[Page images and extracted text]
[Start of section]
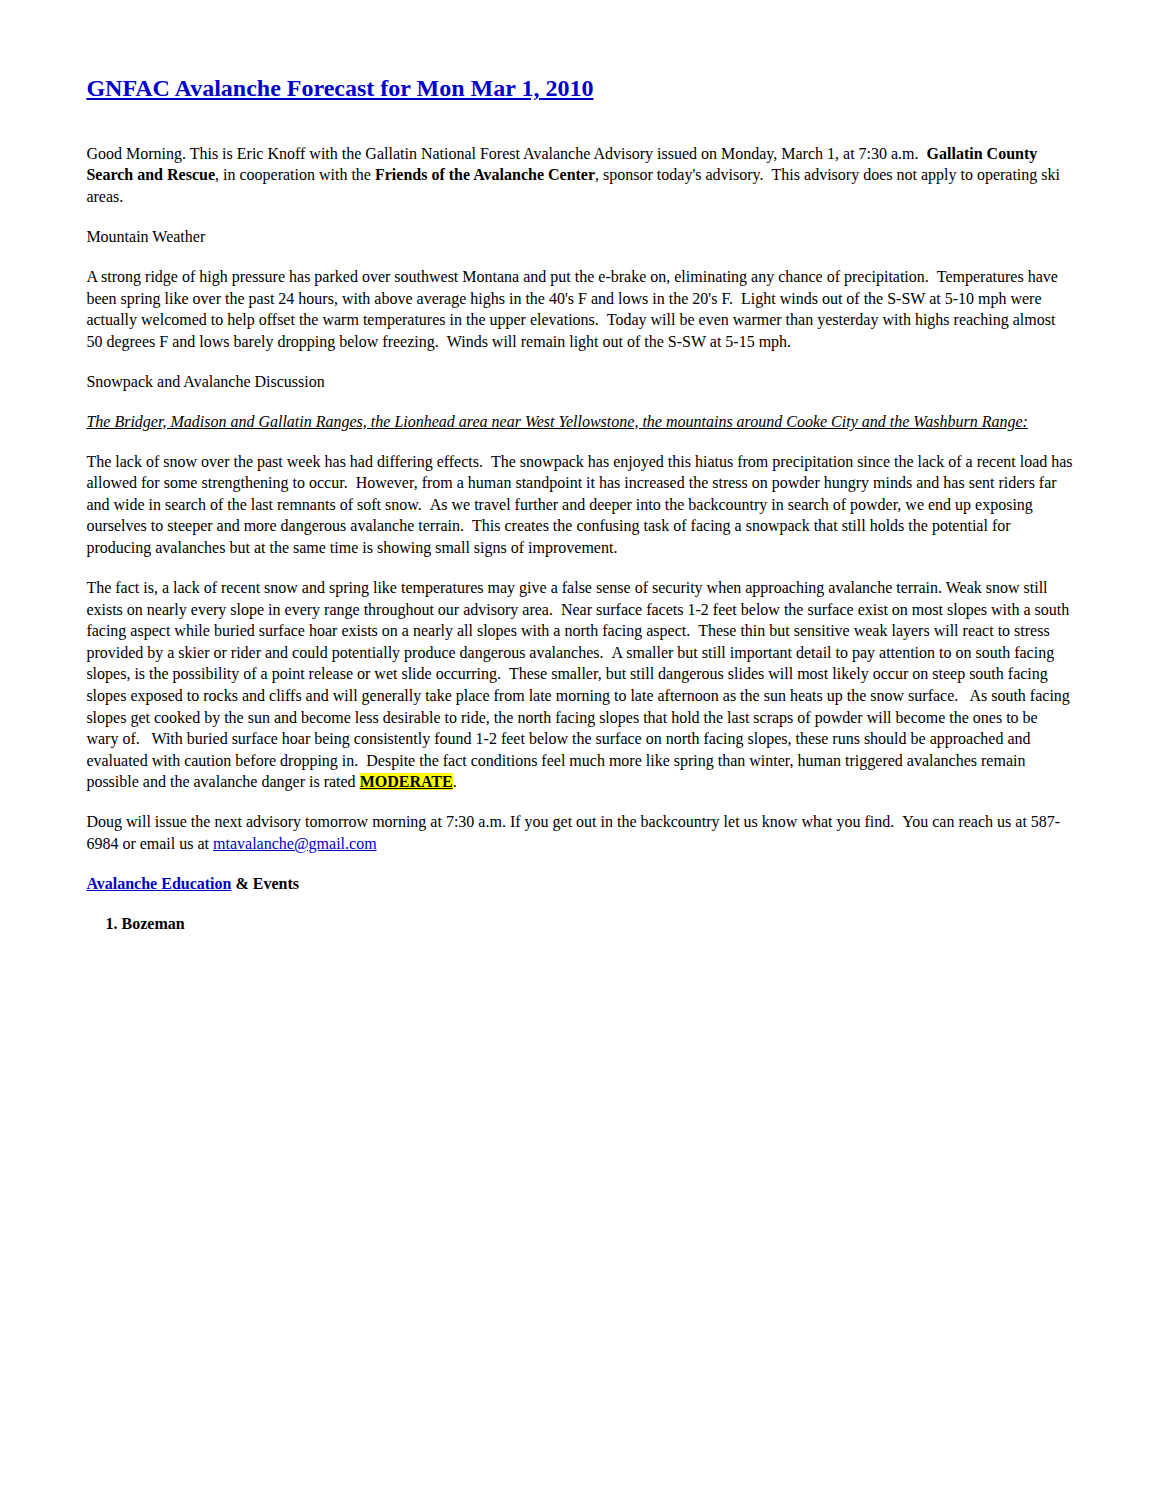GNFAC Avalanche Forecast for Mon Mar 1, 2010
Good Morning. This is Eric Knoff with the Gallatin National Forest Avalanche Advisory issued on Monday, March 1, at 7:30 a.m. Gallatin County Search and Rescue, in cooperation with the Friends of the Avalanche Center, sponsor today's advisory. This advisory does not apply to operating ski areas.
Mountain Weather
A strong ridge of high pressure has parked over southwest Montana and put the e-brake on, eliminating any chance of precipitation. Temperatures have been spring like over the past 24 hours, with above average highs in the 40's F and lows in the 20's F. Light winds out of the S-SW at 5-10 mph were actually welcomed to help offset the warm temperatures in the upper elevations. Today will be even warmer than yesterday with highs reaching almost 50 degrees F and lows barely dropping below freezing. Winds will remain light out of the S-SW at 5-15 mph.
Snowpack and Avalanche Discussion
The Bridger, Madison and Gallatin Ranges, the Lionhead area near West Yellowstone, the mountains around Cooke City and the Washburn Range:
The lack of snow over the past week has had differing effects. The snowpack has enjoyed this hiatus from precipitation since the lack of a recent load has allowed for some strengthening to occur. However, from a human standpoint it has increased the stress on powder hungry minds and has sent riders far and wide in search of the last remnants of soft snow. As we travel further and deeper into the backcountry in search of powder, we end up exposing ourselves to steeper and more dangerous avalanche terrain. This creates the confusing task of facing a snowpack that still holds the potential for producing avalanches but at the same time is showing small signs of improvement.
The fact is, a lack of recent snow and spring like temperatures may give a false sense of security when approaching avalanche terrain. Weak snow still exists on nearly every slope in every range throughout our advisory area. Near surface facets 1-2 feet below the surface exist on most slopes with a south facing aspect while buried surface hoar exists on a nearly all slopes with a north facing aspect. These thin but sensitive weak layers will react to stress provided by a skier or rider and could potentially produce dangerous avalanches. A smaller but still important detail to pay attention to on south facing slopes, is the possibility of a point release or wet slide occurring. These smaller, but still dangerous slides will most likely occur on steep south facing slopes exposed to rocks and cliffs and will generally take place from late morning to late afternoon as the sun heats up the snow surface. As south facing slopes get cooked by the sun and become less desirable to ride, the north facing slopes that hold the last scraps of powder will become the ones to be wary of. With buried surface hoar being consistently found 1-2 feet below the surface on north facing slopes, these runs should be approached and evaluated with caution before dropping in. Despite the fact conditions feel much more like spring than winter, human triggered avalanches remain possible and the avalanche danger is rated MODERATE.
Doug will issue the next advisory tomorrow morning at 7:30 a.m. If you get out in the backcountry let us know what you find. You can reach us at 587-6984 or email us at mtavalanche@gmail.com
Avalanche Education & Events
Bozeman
[End of section]
### WHAT TO WORK ON
Begin at the line that has "A strong ridge" in the entries above; stop after the line that has "The Bridger, Madison". Transcribe exactly those lines and no others.

### ANSWER SPACE
A strong ridge of high pressure has parked over southwest Montana and put the e-brake on, eliminating any chance of precipitation. Temperatures have been spring like over the past 24 hours, with above average highs in the 40's F and lows in the 20's F. Light winds out of the S-SW at 5-10 mph were actually welcomed to help offset the warm temperatures in the upper elevations. Today will be even warmer than yesterday with highs reaching almost 50 degrees F and lows barely dropping below freezing. Winds will remain light out of the S-SW at 5-15 mph.
Snowpack and Avalanche Discussion
The Bridger, Madison and Gallatin Ranges, the Lionhead area near West Yellowstone, the mountains around Cooke City and the Washburn Range:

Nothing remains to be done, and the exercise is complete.